Des équipes restreintes

Sur le plan humain, l’enjeu est tout aussi complexe. Comme elles ont généralement peu de moyens financiers à leur disposition, les start-up doivent optimiser au maximum leurs recrutements. «Nous aimerions embaucher 3 ou 4 personnes cette année, mais cela dépendra de nos finances, déplore Anne-Marie Randriamanandraitsiory. Pour l’instant, mon directeur général et moi-même, nous nous occupons de tout avec l’aide d’un stagiaire et d’un expert-comptable extérieur.»Parfois, le directeur financier parvient à obtenir quelques marges de manœuvre en procédant à un arbitrage entre des coûts salariaux et des coûts de prestations externes.«Je compte recruter durant les six prochains mois un comptable général, un comptable en charge de la facturation et un responsable des ressources humaines, indique Fabrice Dumas. Nous avons estimé qu’il était plus intéressant pour nous d’internaliser ces fonctions plutôt que de continuer à faire appel à des prestataires car notre développement international nécessite davantage de contrôle et de réactivité de notre part.»

Outre les aspects financiers, la difficulté suivante concerne le choix des candidats. «Il n’est pas toujours évident de trouver des collaborateurs polyvalents et prêts à faire face à la charge de travail qu’induit le démarrage d’une jeune société, confie Eric Arnould. J’ai aussi eu beaucoup de mal à trouver des comptables qui excellent à la fois dans les chiffres… et en anglais.» La maîtrise de cette langue est en effet de plus en plus demandée au sein des directions financières de start-up, compte tenu des ambitions internationales de beaucoup d’entre elles. Afin que la structure soit opérationnelle le plus rapidement possible, l’embauche de profils seniors est souvent privilégiée. «J’ai toujours préféré commencer par recruter des chefs comptables généraux avant de leur adjoindre les services de comptables spécialisés, plutôt que l’inverse, poursuit Eric Arnould.
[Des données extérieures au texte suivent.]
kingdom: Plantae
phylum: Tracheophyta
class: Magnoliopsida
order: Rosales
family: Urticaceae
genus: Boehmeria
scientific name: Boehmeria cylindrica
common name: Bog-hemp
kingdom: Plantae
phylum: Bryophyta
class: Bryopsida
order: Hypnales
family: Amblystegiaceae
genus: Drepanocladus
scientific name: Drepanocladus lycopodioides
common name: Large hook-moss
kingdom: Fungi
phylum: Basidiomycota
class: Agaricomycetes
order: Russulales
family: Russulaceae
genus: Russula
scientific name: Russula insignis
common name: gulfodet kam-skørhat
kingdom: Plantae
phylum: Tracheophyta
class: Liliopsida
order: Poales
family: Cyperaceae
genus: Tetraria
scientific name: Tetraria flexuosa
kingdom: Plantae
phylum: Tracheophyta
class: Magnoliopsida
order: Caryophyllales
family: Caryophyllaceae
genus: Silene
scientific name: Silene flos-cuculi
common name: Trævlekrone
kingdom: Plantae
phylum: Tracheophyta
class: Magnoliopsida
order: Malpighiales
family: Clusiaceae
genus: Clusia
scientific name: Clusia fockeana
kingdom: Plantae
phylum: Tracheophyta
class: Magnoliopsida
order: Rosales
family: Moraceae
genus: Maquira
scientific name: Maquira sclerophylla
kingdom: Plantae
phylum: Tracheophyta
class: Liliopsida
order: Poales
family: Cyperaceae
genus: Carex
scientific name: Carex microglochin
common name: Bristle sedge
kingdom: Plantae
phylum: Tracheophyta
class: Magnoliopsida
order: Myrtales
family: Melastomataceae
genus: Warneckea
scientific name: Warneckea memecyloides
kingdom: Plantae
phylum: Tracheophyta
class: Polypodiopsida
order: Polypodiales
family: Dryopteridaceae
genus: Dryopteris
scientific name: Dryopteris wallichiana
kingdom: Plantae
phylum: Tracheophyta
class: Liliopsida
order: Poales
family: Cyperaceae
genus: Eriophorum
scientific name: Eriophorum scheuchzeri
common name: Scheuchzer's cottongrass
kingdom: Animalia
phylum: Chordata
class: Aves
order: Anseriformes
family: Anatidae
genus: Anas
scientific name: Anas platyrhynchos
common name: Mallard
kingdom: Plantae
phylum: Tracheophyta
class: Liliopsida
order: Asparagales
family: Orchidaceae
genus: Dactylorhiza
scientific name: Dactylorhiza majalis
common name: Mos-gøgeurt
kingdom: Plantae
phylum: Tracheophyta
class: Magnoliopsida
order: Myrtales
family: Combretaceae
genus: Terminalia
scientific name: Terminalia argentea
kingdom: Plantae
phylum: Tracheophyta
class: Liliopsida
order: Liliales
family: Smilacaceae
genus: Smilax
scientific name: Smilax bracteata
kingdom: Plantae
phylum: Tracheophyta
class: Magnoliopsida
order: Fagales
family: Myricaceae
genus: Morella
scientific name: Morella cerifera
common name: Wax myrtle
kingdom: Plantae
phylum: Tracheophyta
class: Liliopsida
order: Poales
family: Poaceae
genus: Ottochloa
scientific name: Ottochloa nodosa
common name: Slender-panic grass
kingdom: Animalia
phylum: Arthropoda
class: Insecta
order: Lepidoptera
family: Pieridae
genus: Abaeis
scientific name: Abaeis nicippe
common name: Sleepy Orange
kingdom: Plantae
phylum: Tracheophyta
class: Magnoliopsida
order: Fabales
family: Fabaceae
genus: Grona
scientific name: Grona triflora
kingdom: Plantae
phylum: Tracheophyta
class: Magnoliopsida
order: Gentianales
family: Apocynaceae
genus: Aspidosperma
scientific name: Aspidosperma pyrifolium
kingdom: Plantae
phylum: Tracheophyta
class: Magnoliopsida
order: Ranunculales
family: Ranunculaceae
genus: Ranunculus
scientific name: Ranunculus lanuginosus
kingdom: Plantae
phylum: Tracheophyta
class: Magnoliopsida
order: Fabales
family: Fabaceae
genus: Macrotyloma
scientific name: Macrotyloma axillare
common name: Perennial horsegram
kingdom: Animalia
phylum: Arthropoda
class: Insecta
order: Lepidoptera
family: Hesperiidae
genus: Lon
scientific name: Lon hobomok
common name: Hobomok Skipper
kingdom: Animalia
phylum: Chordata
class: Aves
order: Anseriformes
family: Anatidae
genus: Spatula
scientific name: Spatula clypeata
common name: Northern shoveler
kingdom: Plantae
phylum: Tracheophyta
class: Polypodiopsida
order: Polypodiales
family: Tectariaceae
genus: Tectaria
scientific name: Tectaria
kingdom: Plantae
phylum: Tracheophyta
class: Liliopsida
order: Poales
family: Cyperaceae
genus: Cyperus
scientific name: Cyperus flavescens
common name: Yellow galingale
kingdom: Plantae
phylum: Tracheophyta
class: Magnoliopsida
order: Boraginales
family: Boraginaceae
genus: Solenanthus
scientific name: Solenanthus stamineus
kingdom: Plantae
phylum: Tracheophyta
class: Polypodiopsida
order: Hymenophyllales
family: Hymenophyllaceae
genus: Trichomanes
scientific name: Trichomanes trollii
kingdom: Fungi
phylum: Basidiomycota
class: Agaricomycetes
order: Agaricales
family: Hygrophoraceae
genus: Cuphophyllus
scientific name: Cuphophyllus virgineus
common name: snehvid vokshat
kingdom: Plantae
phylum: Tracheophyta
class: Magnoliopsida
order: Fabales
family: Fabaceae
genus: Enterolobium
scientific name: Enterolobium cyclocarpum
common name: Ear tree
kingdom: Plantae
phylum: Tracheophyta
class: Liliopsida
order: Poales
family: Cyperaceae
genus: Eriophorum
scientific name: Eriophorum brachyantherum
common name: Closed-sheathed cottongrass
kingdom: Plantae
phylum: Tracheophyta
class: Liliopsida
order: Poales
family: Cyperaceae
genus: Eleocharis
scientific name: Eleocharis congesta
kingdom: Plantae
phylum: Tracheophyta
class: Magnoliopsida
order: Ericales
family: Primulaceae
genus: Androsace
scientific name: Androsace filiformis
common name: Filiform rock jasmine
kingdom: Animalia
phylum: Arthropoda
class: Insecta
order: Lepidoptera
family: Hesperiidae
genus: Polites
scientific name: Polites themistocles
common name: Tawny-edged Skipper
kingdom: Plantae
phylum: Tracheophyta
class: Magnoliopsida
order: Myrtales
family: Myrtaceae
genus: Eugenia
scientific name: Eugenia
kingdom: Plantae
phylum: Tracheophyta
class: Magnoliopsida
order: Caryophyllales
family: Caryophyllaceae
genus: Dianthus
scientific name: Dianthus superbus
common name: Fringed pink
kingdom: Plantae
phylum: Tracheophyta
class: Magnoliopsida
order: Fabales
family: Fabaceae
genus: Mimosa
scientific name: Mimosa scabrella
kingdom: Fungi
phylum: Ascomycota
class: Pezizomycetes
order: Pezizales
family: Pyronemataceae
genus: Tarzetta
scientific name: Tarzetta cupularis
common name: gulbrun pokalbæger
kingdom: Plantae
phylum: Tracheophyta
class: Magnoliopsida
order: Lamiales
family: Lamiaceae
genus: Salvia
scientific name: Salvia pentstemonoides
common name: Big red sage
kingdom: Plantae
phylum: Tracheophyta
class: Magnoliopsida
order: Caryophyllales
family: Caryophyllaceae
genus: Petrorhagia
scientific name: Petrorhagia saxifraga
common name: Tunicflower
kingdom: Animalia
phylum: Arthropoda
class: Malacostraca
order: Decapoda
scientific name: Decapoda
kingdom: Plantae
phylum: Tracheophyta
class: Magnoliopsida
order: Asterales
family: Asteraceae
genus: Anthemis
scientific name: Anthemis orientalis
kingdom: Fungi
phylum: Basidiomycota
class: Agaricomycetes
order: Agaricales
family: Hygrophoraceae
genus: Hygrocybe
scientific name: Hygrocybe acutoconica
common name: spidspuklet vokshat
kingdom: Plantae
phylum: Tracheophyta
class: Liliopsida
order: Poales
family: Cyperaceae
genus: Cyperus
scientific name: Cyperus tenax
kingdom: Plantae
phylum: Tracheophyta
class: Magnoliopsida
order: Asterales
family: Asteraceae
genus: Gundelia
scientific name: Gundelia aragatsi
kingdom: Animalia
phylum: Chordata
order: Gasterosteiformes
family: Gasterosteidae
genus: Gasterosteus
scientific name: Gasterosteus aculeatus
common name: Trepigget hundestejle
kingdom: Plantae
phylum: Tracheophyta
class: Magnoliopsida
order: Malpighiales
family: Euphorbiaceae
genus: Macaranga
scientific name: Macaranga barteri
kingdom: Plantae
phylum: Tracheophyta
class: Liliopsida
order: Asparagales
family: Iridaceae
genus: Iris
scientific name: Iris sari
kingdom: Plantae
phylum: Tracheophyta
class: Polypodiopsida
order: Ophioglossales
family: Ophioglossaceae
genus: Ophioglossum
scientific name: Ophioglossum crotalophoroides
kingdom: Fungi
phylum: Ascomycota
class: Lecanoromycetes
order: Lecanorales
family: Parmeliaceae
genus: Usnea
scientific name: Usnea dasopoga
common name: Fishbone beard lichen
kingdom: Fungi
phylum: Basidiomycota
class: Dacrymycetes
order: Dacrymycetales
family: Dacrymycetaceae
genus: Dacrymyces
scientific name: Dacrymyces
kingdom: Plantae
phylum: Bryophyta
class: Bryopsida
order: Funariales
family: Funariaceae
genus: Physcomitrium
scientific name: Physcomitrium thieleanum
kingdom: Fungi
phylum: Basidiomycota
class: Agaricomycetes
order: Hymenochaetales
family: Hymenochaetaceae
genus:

Certes, les salaires de ces collaborateurs expérimentés sont plus élevés, mais ces derniers apportent une plus forte valeur ajoutée à la direction financière d’une entreprise car ils sont capables de réaliser beaucoup de tâches différentes.»

Structurer sa fonction finance représente donc un coût pour une start-up, mais cet investissement se révèle généralement très productif. «Beaucoup de jeunes entreprises disparaissent malheureusement rapidement, malgré de bons produits, un bon marché et de bonnes équipes, car elles n’ont pas su gérer leurs finances et se retrouvent en défaut de paiement», constate Eric Arnould. Selon une étude de la société américaine CB Insights publiée début 2014 et portant sur une centaine de start-up internationales, les difficultés de trésorerie sont en effet la seconde cause de faillite des jeunes sociétés, après un mauvais positionnement sur leur marché.

Quand recruter un directeur financier ?

A la création d’une start-up, les effectifs se composent généralement uniquement de ses membres fondateurs. Ces derniers assument donc les différentes tâches financières de l’entreprise, et procèdent notamment à la constitution du capital d’amorçage, via des levées de fonds.

C’est lorsque l’activité de la société se développe que les dirigeants procèdent le plus souvent au recrutement d’un directeur financier. «La structuration d’une fonction finance devient nécessaire lorsque la start-up effectue de nouveaux tours de financements, car cela est réclamé par les capital-risqueurs et les banques, constate Eric Arnould, directeur administratif et financier de Cybergun. Les prêteurs veulent en effet s’assurer que la trésorerie et la profitabilité de l’entreprise sera gérée par un professionnel.» De plus, le recrutement d’un directeur financier est judicieux pour les futures opérations complexes qu’une entreprise en forte croissance pourra choisir de mettre en place, comme une introduction en Bourse.